For both organizations the networks are constructed based on collaboration. A node in the network represents an author and a connection represents that two authors have collaborated. The nodes are scaled based on the number of articles authored by the given author. The networks are undirected and unweighted as the collaborative connection is assumed to be mutual.

The New York Times

Some nodes (authors) will be discarded as they are not connected to the largest connected component of the graph and as such does not provide any meaningful information regarding the community structure of the network.

For the largest connected component the authors are color coded by their most published section as seen in the network below

NYT largest connected component

Next the Louvain community detection algorithm was run on the largest connected component of the NYT network yielding the following partitioning of the network.

Although there are some differences in the partitioning given by the Louvain algorithm and the authors’ most common section, there are also many similarities.

To test whether the community structure is better than a random partitioning a randomization experiment was carried out by using the double edge swap algorithm. The randomization experiment was repeated 500 times, to quantify the uncertainty of a random partitioning, the community structure of the networks is quantified by computing the modularity of the network.

The modularity of both the partitionings are significantly better than the random partitionings given by the double edge swap algorithm, with the partitioning given by the Louvain algorithm being slightly better. However, this is not surprising as the Louvain algorithm optimizes the modularity of the network.

Reuters

An identical approach was carried out for the data from Reuters

Once again we discard the nodes which are not connected to the largest connected component. Comparing the Reuters network to the NYT network we observe that the Reuters network is much more densely connected.

And the partitioning yielded by the Louvain algorithm

Performing a similar randomization experiment with the Reuters network

Unlike with the NYT network there is a much larger discrepancy between the section partitioning and the partitioning given by Louvain algorithm. However, it is important to note that Reuters many more sections which can overlap due to similarities, as the Louvain algorithm produces 9 communities for NYT (roughly 43% of the sections), and 11 for Reuters (roughly 28% of the sections).

Text analysis

To examine the linguistic differences between the two organizations, word clouds and sentiment analysis was carried out. The word clouds are generated by removing stop words and punctuation and calculating the TF-IDF for articles within a given section. The sentiment analysis was carried out using BERT.

Word clouds

When examining the word clouds produced for the politically inclined sections we see that the American 2016 election has an emphasis in both Reuthers’ Politics section and NYT’s US section.

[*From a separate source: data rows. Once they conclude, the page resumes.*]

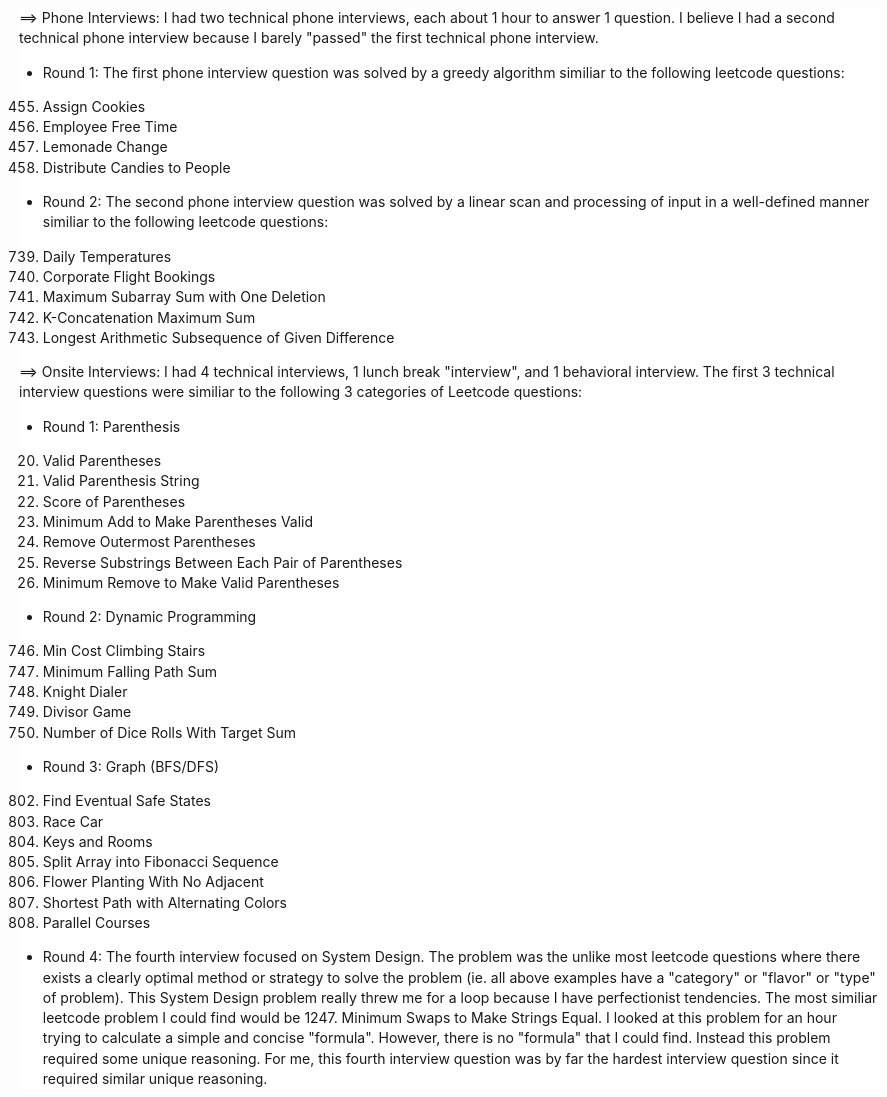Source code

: ==> Phone Interviews: I had two technical phone interviews, each about 1 hour to answer 1 question. I believe I had a second technical phone interview because I barely "passed" the first technical phone interview.

* Round 1: The first phone interview question was solved by a greedy algorithm similiar to the following leetcode questions:
455. Assign Cookies
759. Employee Free Time
860. Lemonade Change
1103. Distribute Candies to People

* Round 2: The second phone interview question was solved by a linear scan and processing of input in a well-defined manner similiar to the following leetcode questions:
739. Daily Temperatures
1109. Corporate Flight Bookings
1186. Maximum Subarray Sum with One Deletion
1191. K-Concatenation Maximum Sum
1218. Longest Arithmetic Subsequence of Given Difference


==> Onsite Interviews: I had 4 technical interviews, 1 lunch break "interview", and 1 behavioral interview. The first 3 technical interview questions were similiar to the following 3 categories of Leetcode questions:

* Round 1: Parenthesis
20. Valid Parentheses
678. Valid Parenthesis String
856. Score of Parentheses
921. Minimum Add to Make Parentheses Valid
1021. Remove Outermost Parentheses
1190. Reverse Substrings Between Each Pair of Parentheses
1249. Minimum Remove to Make Valid Parentheses

* Round 2: Dynamic Programming
746. Min Cost Climbing Stairs
931. Minimum Falling Path Sum
935. Knight Dialer
1025. Divisor Game
1155. Number of Dice Rolls With Target Sum

* Round 3: Graph (BFS/DFS)
802. Find Eventual Safe States
818. Race Car
841. Keys and Rooms
842. Split Array into Fibonacci Sequence
1042. Flower Planting With No Adjacent
1129. Shortest Path with Alternating Colors
1136. Parallel Courses

* Round 4: The fourth interview focused on System Design. The problem was the unlike most leetcode questions where there exists a clearly optimal method or strategy to solve the problem (ie. all above examples have a "category" or "flavor" or "type" of problem). This System Design problem really threw me for a loop because I have perfectionist tendencies. The most similiar leetcode problem I could find would be 1247. Minimum Swaps to Make Strings Equal. I looked at this problem for an hour trying to calculate a simple and concise "formula". However, there is no "formula" that I could find. Instead this problem required some unique reasoning. For me, this fourth interview question was by far the hardest interview question since it required similar unique reasoning.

There are no obvious outliers regarding the language used within the two organizations, it would have been interesting to see how an organization such as Fox News portrayed the 2016 election.

Sentiment analysis

Using BERT to quantify the sentiment for a given article the following distribution of sentiment was obtained

	Reuters	NYT
Negative	47,651 (83%)	17,376 (73%)
Neutral	5,812 (10%)	3,384 (14%)
Positive	3,666 (7%)	3,036 (13%)

In general news articles and headlines are generally written with negative sentiment because it also attracts clicks as it will often be more exciting.